MLBEDSW-7206: Fixed weight buffering problem in cascading

- Fixed a problem where buffered weights were only used
in the first stripe that was produced. The following stripes
read the weights from permanent storage.

Change-Id: I176909fa0e2edbecf80e8ec8ac136f42d5d3bcd4
Signed-off-by: Johan Alfven <johan.alfven@arm.com>
diff --git a/ethosu/vela/high_level_command_stream_generator.py b/ethosu/vela/high_level_command_stream_generator.py
index cd878ec..5f6a93a 100644
--- a/ethosu/vela/high_level_command_stream_generator.py
+++ b/ethosu/vela/high_level_command_stream_generator.py
@@ -207,12 +207,13 @@
                 if op_info.npu_weights_tensor:
                     weight_box = Box([0, 0, 0, start_channel], [1, 1, 1, end_channel])
 
-                    if op_info.buffered_weight_tensors and is_first_h_stripe:
+                    if op_info.buffered_weight_tensors:
                         idx = depth_idx % len(op_info.buffered_weight_tensors)

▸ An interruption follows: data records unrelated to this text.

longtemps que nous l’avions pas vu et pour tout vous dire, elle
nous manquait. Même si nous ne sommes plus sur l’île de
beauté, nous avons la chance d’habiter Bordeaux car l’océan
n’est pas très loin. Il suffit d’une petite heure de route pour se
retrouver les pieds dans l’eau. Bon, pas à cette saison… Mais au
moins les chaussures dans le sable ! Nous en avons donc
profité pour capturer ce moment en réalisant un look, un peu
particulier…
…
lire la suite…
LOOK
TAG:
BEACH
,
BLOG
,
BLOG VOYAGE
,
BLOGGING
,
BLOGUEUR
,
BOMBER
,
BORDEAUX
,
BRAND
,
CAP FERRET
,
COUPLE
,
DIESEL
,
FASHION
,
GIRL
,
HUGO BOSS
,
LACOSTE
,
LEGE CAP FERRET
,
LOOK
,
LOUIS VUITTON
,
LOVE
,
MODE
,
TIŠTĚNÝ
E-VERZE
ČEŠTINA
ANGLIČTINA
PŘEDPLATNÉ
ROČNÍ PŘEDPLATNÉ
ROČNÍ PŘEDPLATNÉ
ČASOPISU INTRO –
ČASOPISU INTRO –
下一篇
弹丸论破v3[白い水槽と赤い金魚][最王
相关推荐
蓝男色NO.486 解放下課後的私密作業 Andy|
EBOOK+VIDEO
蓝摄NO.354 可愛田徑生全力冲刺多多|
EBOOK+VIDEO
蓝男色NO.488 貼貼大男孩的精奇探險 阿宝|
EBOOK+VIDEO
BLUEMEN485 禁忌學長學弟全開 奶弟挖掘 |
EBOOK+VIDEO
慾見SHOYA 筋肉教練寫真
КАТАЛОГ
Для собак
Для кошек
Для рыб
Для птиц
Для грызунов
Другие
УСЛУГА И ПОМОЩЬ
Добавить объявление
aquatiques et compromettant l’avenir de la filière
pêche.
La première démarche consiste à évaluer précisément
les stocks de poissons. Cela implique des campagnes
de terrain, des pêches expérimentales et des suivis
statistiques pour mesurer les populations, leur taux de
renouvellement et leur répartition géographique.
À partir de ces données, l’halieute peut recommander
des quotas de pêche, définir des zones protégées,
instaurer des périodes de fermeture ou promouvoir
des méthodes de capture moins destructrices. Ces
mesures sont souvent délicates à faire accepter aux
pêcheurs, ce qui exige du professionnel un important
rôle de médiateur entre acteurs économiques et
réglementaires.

-                        yield from dma_if_necessary(
-                            sched_op.parent_ps, weight_box, op_info.buffered_weight_tensors[idx]
-                        )
                         weight_tensor = op_info.buffered_weight_tensors[idx]
+                        if is_first_h_stripe:
+                            yield from dma_if_necessary(
+                                sched_op.parent_ps, weight_box, op_info.buffered_weight_tensors[idx]
+                            )
                 else:
                     weight_box = None